### Ejercicios y tareas
A - Responda a estas preguntas a partir del texto sobre la mujer y la familia:
(i) ¿Desde hace cuánto tiempo dedica quien escribe su atención primordial a estos asuntos?
(ii) ¿Qué dos esferas, según el apartado «Una falsa oposición», no deberían enfrentarse?
(iii) ¿A qué se muestran proclives con frecuencia los medios de comunicación?
B - Reproduzca el pasaje del texto sobre la mujer y la familia desde «Más todavía, siguiendo» hasta «de la familia.», ambos incluidos, y sustituya «hogar» por «domicilio».
C - Prolongue el texto sobre la mujer y la familia a partir de su última oración.

### Fragmento
════════════════════

Con los mismos derechos y
oportunidades
Personalmente, tengo la férrea convicción,
difícilmente inamovible, de que las mujeres se encuentran destinadas a
vivificar desde dentro todas las profesiones dignas —y, muy en concreto, los
medios de comunicación—, en absoluta paridad con los varones: con las mismas
perspectivas, posibilidades y oportunidades, y con idéntica formación humana,
profesional, etc.
Más todavía, siguiendo de nuevo sugerencias
de Brancatisano, afirmo con toda sinceridad que la mujer se encuentra mucho más
preparada que el varón para desempeñar la mayor parte de ellas… y que en parte
por este motivo los varones tendemos a discriminarlas e impedir que desplieguen
su inigualable potencia.
Pero este reconocimiento no me
inclina a «sacarlas» del hogar, como tampoco lo pretendo de los varones. Muy al
contrario, aspiro a conservarlas o devolverlas (¡a ellas!) y, sobre todo, a introducirlos
(¡a ellos!) en lo más íntimo y configurador del núcleo familiar. Pues, si algo
he pretendido dejar claro desde que, hace ya veinte años largos, dedico mi
atención primordial a estos asuntos, es la absoluta necesidad que todo ser
humano —varón y mujer— tiene de la familia.
Y es que la familia constituye el
ámbito imprescindible del pleno desarrollo tanto del varón como de la mujer,
así como la condición de posibilidad para personalizar los restantes dominios
en que se desenvuelve la existencia humana y, si me apuran, muy particularmente
los medios de comunicación, proclives con frecuencia —aun cuando no debe ni
tiene por qué ser así— a deshumanizar y trivializar lo más grandiosamente
humano; y entre todo ello, el amor y, más en concreto, el amor entre varón y mujer.
Una falsa oposición
Ejercicio profesional fuera de
casa y quehacer también profesional dentro de ella son dos esferas que de
ningún modo deberían enfrentarse ni, por consiguiente —en contra de lo que hoy
está tan de moda—, tienen necesidad de ser conciliadas. Pues tanto una tarea
como otra son, en el fondo —y es oportuno llegar hasta el fondo, al menos de
vez en cuando—, ejercicio del amor, de la búsqueda sincera del bien para los
demás.
Repito, por eso, trayendo de nuevo
a la mente recuerdos imborrables de mi juventud, que el hogar y la familia han
de ocupar un puesto central en la vida de la mujer… como también en la del
varón, por una razón poderosísima que, día a día, voy advirtiendo con mayor
claridad: que la dedicación a los menesteres familiares —en el sentido más
amplio y noble de estos términos— componen sin duda el más grande quehacer que
cualquier ser humano puede realizar en la tierra.
A estas alturas, ¿podría alguien
imaginar que ese ejercicio sublime elimine por principio y de por vida la
posibilidad de ocuparse en otras labores profesionales?; o, yendo más el fondo,
¿que la atención prioritaria a las inigualables exigencias de la familia
impidan atender a cualquiera de los oficios que conforman la urdimbre de la
sociedad contemporánea…?

════════════════════

### Información proporcionada
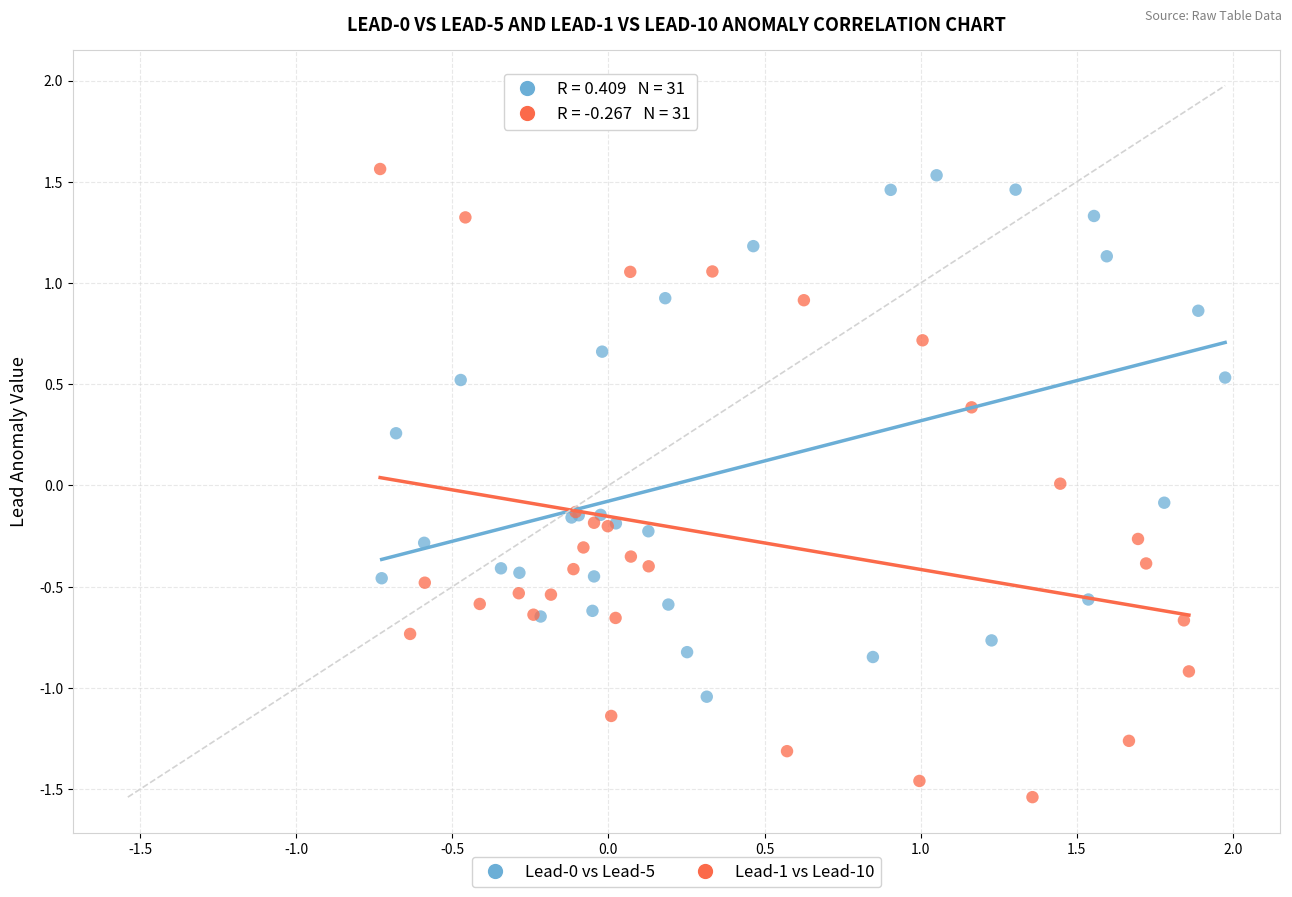

Which series has the widest spread of Y values?

Lead-1 vs Lead-10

════════════════════

### Respuestas del ejercicio
A -
(i) Desde hace ya veinte años largos.
(ii) El ejercicio profesional fuera de casa y el quehacer también profesional dentro de ella.
(iii) A deshumanizar y trivializar lo más grandiosamente humano.

B -
Más todavía, siguiendo de nuevo sugerencias
de Brancatisano, afirmo con toda sinceridad que la mujer se encuentra mucho más
preparada que el varón para desempeñar la mayor parte de ellas… y que en parte
por este motivo los varones tendemos a discriminarlas e impedir que desplieguen
su inigualable potencia.
Pero este reconocimiento no me
inclina a «sacarlas» del domicilio, como tampoco lo pretendo de los varones. Muy al
contrario, aspiro a conservarlas o devolverlas (¡a ellas!) y, sobre todo, a introducirlos
(¡a ellos!) en lo más íntimo y configurador del núcleo familiar. Pues, si algo
he pretendido dejar claro desde que, hace ya veinte años largos, dedico mi
atención primordial a estos asuntos, es la absoluta necesidad que todo ser
humano —varón y mujer— tiene de la familia.

C -
¿No será más bien la actividad
desplegada en el seno de la familia la condición de posibilidad —masculina y
femenina— de desempeñar cualquier otro quehacer, incluida la profesión, con
eficacia propiamente humana? ¿No habría que hablar de sinergia, en lugar de
conciliación?
Por eso, el empeño por oponer los
ámbitos de la familia y del trabajo profesional, y por abandonar el primero, ha
conducido a un error más grave que el que se trataba de corregir: pues nadie
puede «personalizar» a las personas —varones y mujeres— sino con la fuerza ganada
día a día en el seno del propio hogar.
Dignidad suma del trabajo en el
hogar
La gravedad de ese abandono por
parte de la mujer me parece muy clara, igual que me lo parece, por razones muy
similares, aunque no del todo idénticas, la ya multisecular y aún no corregida deserción
del varón.
Y es que, como acabo de sugerir, sin
la presencia de una tan discreta como eficaz mano femenina resulta bastante
arduo lograr el ambiente de familia en que deben desenvolverse y crecer
personalmente la gran mayoría de los seres humanos.
Espero que nadie me malinterprete.
No intento pasar de contrabando una especie de coartada para que los varones se
desentiendan de contribuir —en primera persona, por derecho-deber propio, y no
como función subsidiaria— a la edificación de auténticas familias, en todos los
sentidos de este vocablo.
Más bien pretendo subrayar la
grandeza de quienes —en su mayoría, mujeres—, renunciando a veces a éxitos más
fácilmente alcanzables en otros ámbitos, dedican sus energías y su competencia
a levantar y gestionar, con auténtico sentido profesional repleto de calidez e
inteligencia, los hogares propios o los de otras personas, que se amparan en su
buen hacer.
Se trata, pues, de un sendero que asegura, y de una manera
insoslayable, la presencia femenina en el mundo. Hoy son muchos los que apuntan
que el estado de «masculinización» de la mujer provocado por cierto feminismo
mal entendido ha hecho de nuestro entorno vital un paraje todavía más inhóspito
que en tiempos pretéritos. Se trata de una atmósfera densa, dura, hostil,
irrespirable, masculinizada en exceso…: en fin de cuentas, «machista».
Y hay que buscarle solución, pero una solución adecuada.
¿Solución?: la mujer
Sin duda, la mujer ha sufrido durante siglos una clara discriminación,
modulada de maneras y con intensidades distintas en las diversas esferas, que pedía
y sigue pidiendo a gritos ser subsanada… ¡y hasta sus últimas consecuencias!
Pero cuando el «remedio» ha consistido en adoptar en la actividad
pública los modos de obrar propios del varón, y cuando a eso se ha unido la defección
del hogar por parte de bastantes mujeres, el saldo ha sido —como ya he dicho y
contra todos los propósitos y previsiones— un recrudecimiento de lo que podrían
calificarse como «vicios» típicamente masculinos… ni contrapesados ni
dulcificados por la presencia efectivamente femenina de la mujer.
Cuestión todavía más peliaguda por cuanto, en determinados momentos
y lugares, esta ha dejado de ejercer también el influjo que durante siglos
irradiaba desde el seno de su casa… ¡y que asimismo debería y debe irradiar el
varón, con sus características particulares!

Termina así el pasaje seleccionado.